Without reproducing any image, print the listing below exactly.
*****
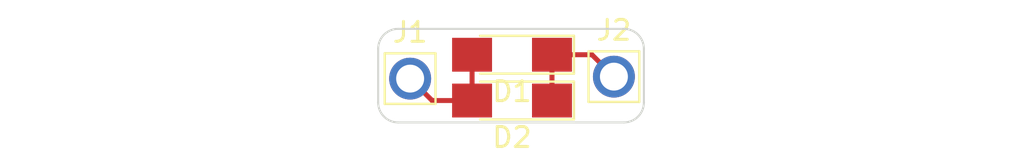
<source format=kicad_pcb>
(kicad_pcb (version 20221018) (generator pcbnew)

  (general
    (thickness 1.6)
  )

  (paper "A4")
  (layers
    (0 "F.Cu" signal)
    (31 "B.Cu" signal)
    (32 "B.Adhes" user "B.Adhesive")
    (33 "F.Adhes" user "F.Adhesive")
    (34 "B.Paste" user)
    (35 "F.Paste" user)
    (36 "B.SilkS" user "B.Silkscreen")
    (37 "F.SilkS" user "F.Silkscreen")
    (38 "B.Mask" user)
    (39 "F.Mask" user)
    (40 "Dwgs.User" user "User.Drawings")
    (41 "Cmts.User" user "User.Comments")
    (42 "Eco1.User" user "User.Eco1")
    (43 "Eco2.User" user "User.Eco2")
    (44 "Edge.Cuts" user)
    (45 "Margin" user)
    (46 "B.CrtYd" user "B.Courtyard")
    (47 "F.CrtYd" user "F.Courtyard")
    (48 "B.Fab" user)
    (49 "F.Fab" user)
    (50 "User.1" user)
    (51 "User.2" user)
    (52 "User.3" user)
    (53 "User.4" user)
    (54 "User.5" user)
    (55 "User.6" user)
    (56 "User.7" user)
    (57 "User.8" user)
    (58 "User.9" user)
  )

  (setup
    (pad_to_mask_clearance 0)
    (pcbplotparams
      (layerselection 0x0001000_7fffffff)
      (plot_on_all_layers_selection 0x0000000_00000000)
      (disableapertmacros false)
      (usegerberextensions false)
      (usegerberattributes true)
      (usegerberadvancedattributes true)
      (creategerberjobfile false)
      (dashed_line_dash_ratio 12.000000)
      (dashed_line_gap_ratio 3.000000)
      (svgprecision 4)
      (plotframeref false)
      (viasonmask false)
      (mode 1)
      (useauxorigin false)
      (hpglpennumber 1)
      (hpglpenspeed 20)
      (hpglpendiameter 15.000000)
      (dxfpolygonmode true)
      (dxfimperialunits true)
      (dxfusepcbnewfont true)
      (psnegative false)
      (psa4output false)
      (plotreference false)
      (plotvalue false)
      (plotinvisibletext false)
      (sketchpadsonfab false)
      (subtractmaskfromsilk false)
      (outputformat 1)
      (mirror false)
      (drillshape 0)
      (scaleselection 1)
      (outputdirectory "")
    )
  )

  (net 0 "")
  (net 1 "PWR_3V3")
  (net 2 "PWR_GND")

  (footprint "fab:PinHeader_1x01_P2.54mm_Vertical_THT_D1.4mm" (layer "F.Cu") (at 130.9 82.8))

  (footprint "fab:PinHeader_1x01_P2.54mm_Vertical_THT_D1.4mm" (layer "F.Cu") (at 120.7 82.9))

  (footprint "fab:LED_1206" (layer "F.Cu") (at 125.8 81.7 180))

  (footprint "fab:LED_1206" (layer "F.Cu") (at 125.8 84 180))

  (gr_line (start 120.1 80.4) (end 131.4 80.4)
    (stroke (width 0.1) (type default)) (layer "Edge.Cuts") (tstamp 0ce7769f-b954-490c-8194-dc1342ca6eb0))
  (gr_arc (start 131.4 80.4) (mid 132.107107 80.692893) (end 132.4 81.4)
    (stroke (width 0.1) (type default)) (layer "Edge.Cuts") (tstamp 279c8df1-452e-4319-b4c6-dc99ae0ba25c))
  (gr_line (start 131.4 85.1) (end 120.1 85.1)
    (stroke (width 0.1) (type default)) (layer "Edge.Cuts") (tstamp 2b321792-2966-4500-bad5-18bf843fc8e5))
  (gr_arc (start 120.1 85.1) (mid 119.392893 84.807107) (end 119.1 84.1)
    (stroke (width 0.1) (type default)) (layer "Edge.Cuts") (tstamp 531190df-e814-4736-8b2a-e172be4c98a0))
  (gr_line (start 119.1 81.4) (end 119.1 84.1)
    (stroke (width 0.1) (type default)) (layer "Edge.Cuts") (tstamp 596486eb-28d4-40a0-9aa7-fa3b261c2cf2))
  (gr_line (start 132.4 81.4) (end 132.4 84.1)
    (stroke (width 0.1) (type default)) (layer "Edge.Cuts") (tstamp 5b6644ea-046e-444a-95e3-8d658e165a7e))
  (gr_circle (center 120.7 82.9) (end 120.9 83.5)
    (stroke (width 0.1) (type default)) (fill none) (layer "Edge.Cuts") (tstamp 78e521c7-6bc4-422b-899f-00b20b3bf411))
  (gr_arc (start 132.4 84.1) (mid 132.107107 84.807107) (end 131.4 85.1)
    (stroke (width 0.1) (type default)) (layer "Edge.Cuts") (tstamp 88711802-9170-42f2-bbd2-07e95827c652))
  (gr_circle (center 130.9 82.8) (end 131 83.4)
    (stroke (width 0.1) (type default)) (fill none) (layer "Edge.Cuts") (tstamp 901cd406-d006-4f4a-989b-a68ec5c52983))
  (gr_arc (start 119.1 81.4) (mid 119.392893 80.692893) (end 120.1 80.4)
    (stroke (width 0.1) (type default)) (layer "Edge.Cuts") (tstamp d60fbeb9-f341-4438-9ec1-bafa87e8fdce))

  (segment (start 121.8 84) (end 120.7 82.9) (width 0.25) (layer "F.Cu") (net 1) (tstamp c784843e-1dbe-46ac-9710-0252acc52478))
  (segment (start 123.8 81.7) (end 123.8 84) (width 0.25) (layer "F.Cu") (net 1) (tstamp d4a62019-3bd0-405c-b47e-d6fc7824f9bc))
  (segment (start 123.8 84) (end 121.8 84) (width 0.25) (layer "F.Cu") (net 1) (tstamp ed6e96f1-2ee1-4beb-ba29-b3b7c196361c))
  (segment (start 127.8 81.7) (end 127.8 84) (width 0.25) (layer "F.Cu") (net 2) (tstamp 18e407fe-2ced-4685-be94-c01fda43887f))
  (segment (start 129.8 81.7) (end 130.9 82.8) (width 0.25) (layer "F.Cu") (net 2) (tstamp 1998b474-b572-4247-bbe2-dc2576570a4b))
  (segment (start 127.8 81.7) (end 129.8 81.7) (width 0.25) (layer "F.Cu") (net 2) (tstamp 3ee5d24b-5110-4be4-acf7-7bc688e8cdda))

)

</source>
*****
▸ Result:
<source format=kicad_pcb>
(kicad_pcb (version 20221018) (generator pcbnew)

  (general
    (thickness 1.6)
  )

  (paper "A4")
  (layers
    (0 "F.Cu" signal)
    (31 "B.Cu" signal)
    (32 "B.Adhes" user "B.Adhesive")
    (33 "F.Adhes" user "F.Adhesive")
    (34 "B.Paste" user)
    (35 "F.Paste" user)
    (36 "B.SilkS" user "B.Silkscreen")
    (37 "F.SilkS" user "F.Silkscreen")
    (38 "B.Mask" user)
    (39 "F.Mask" user)
    (40 "Dwgs.User" user "User.Drawings")
    (41 "Cmts.User" user "User.Comments")
    (42 "Eco1.User" user "User.Eco1")
    (43 "Eco2.User" user "User.Eco2")
    (44 "Edge.Cuts" user)
    (45 "Margin" user)
    (46 "B.CrtYd" user "B.Courtyard")
    (47 "F.CrtYd" user "F.Courtyard")
    (48 "B.Fab" user)
    (49 "F.Fab" user)
    (50 "User.1" user)
    (51 "User.2" user)
    (52 "User.3" user)
    (53 "User.4" user)
    (54 "User.5" user)
    (55 "User.6" user)
    (56 "User.7" user)
    (57 "User.8" user)
    (58 "User.9" user)
  )

  (setup
    (pad_to_mask_clearance 0)
    (pcbplotparams
      (layerselection 0x0001000_7fffffff)
      (plot_on_all_layers_selection 0x0000000_00000000)
      (disableapertmacros false)
      (usegerberextensions false)
      (usegerberattributes true)
      (usegerberadvancedattributes true)
      (creategerberjobfile false)
      (dashed_line_dash_ratio 12.000000)
      (dashed_line_gap_ratio 3.000000)
      (svgprecision 4)
      (plotframeref false)
      (viasonmask false)
      (mode 1)
      (useauxorigin false)
      (hpglpennumber 1)
      (hpglpenspeed 20)
      (hpglpendiameter 15.000000)
      (dxfpolygonmode true)
      (dxfimperialunits true)
      (dxfusepcbnewfont true)
      (psnegative false)
      (psa4output false)
      (plotreference false)
      (plotvalue false)
      (plotinvisibletext false)
      (sketchpadsonfab false)
      (subtractmaskfromsilk false)
      (outputformat 1)
      (mirror false)
      (drillshape 0)
      (scaleselection 1)
      (outputdirectory "")
    )
  )

  (net 0 "")
  (net 1 "PWR_3V3")
  (net 2 "PWR_GND")

  (footprint "fab:PinHeader_1x01_P2.54mm_Vertical_THT_D1.4mm" (layer "F.Cu") (at 130.9 82.8))

  (footprint "fab:PinHeader_1x01_P2.54mm_Vertical_THT_D1.4mm" (layer "F.Cu") (at 120.7 82.9))

  (footprint "fab:LED_1206" (layer "F.Cu") (at 125.8 81.7 180))

  (footprint "fab:LED_1206" (layer "F.Cu") (at 125.8 84 180))

  (gr_line (start 120.1 80.4) (end 131.4 80.4)
    (stroke (width 0.1) (type default)) (layer "Edge.Cuts") (tstamp 0ce7769f-b954-490c-8194-dc1342ca6eb0))
  (gr_arc (start 131.4 80.4) (mid 132.107107 80.692893) (end 132.4 81.4)
    (stroke (width 0.1) (type default)) (layer "Edge.Cuts") (tstamp 279c8df1-452e-4319-b4c6-dc99ae0ba25c))
  (gr_line (start 131.4 85.1) (end 120.1 85.1)
    (stroke (width 0.1) (type default)) (layer "Edge.Cuts") (tstamp 2b321792-2966-4500-bad5-18bf843fc8e5))
  (gr_arc (start 120.1 85.1) (mid 119.392893 84.807107) (end 119.1 84.1)
    (stroke (width 0.1) (type default)) (layer "Edge.Cuts") (tstamp 531190df-e814-4736-8b2a-e172be4c98a0))
  (gr_line (start 119.1 81.4) (end 119.1 84.1)
    (stroke (width 0.1) (type default)) (layer "Edge.Cuts") (tstamp 596486eb-28d4-40a0-9aa7-fa3b261c2cf2))
  (gr_line (start 132.4 81.4) (end 132.4 84.1)
    (stroke (width 0.1) (type default)) (layer "Edge.Cuts") (tstamp 5b6644ea-046e-444a-95e3-8d658e165a7e))
  (gr_circle (center 120.7 82.9) (end 120.9 83.5)
    (stroke (width 0.1) (type default)) (fill none) (layer "Edge.Cuts") (tstamp 78e521c7-6bc4-422b-899f-00b20b3bf411))
  (gr_arc (start 132.4 84.1) (mid 132.107107 84.807107) (end 131.4 85.1)
    (stroke (width 0.1) (type default)) (layer "Edge.Cuts") (tstamp 88711802-9170-42f2-bbd2-07e95827c652))
  (gr_circle (center 130.9 82.8) (end 131 83.4)
    (stroke (width 0.1) (type default)) (fill none) (layer "Edge.Cuts") (tstamp 901cd406-d006-4f4a-989b-a68ec5c52983))
  (gr_arc (start 119.1 81.4) (mid 119.392893 80.692893) (end 120.1 80.4)
    (stroke (width 0.1) (type default)) (layer "Edge.Cuts") (tstamp d60fbeb9-f341-4438-9ec1-bafa87e8fdce))

  (segment (start 121.8 84) (end 120.7 82.9) (width 0.25) (layer "F.Cu") (net 1) (tstamp c784843e-1dbe-46ac-9710-0252acc52478))
  (segment (start 123.8 81.7) (end 123.8 84) (width 0.25) (layer "F.Cu") (net 1) (tstamp d4a62019-3bd0-405c-b47e-d6fc7824f9bc))
  (segment (start 123.8 84) (end 121.8 84) (width 0.25) (layer "F.Cu") (net 1) (tstamp ed6e96f1-2ee1-4beb-ba29-b3b7c196361c))
  (segment (start 127.8 81.7) (end 127.8 84) (width 0.25) (layer "F.Cu") (net 2) (tstamp 18e407fe-2ced-4685-be94-c01fda43887f))
  (segment (start 129.8 81.7) (end 130.9 82.8) (width 0.25) (layer "F.Cu") (net 2) (tstamp 1998b474-b572-4247-bbe2-dc2576570a4b))
  (segment (start 127.8 81.7) (end 129.8 81.7) (width 0.25) (layer "F.Cu") (net 2) (tstamp 3ee5d24b-5110-4be4-acf7-7bc688e8cdda))

)

</source>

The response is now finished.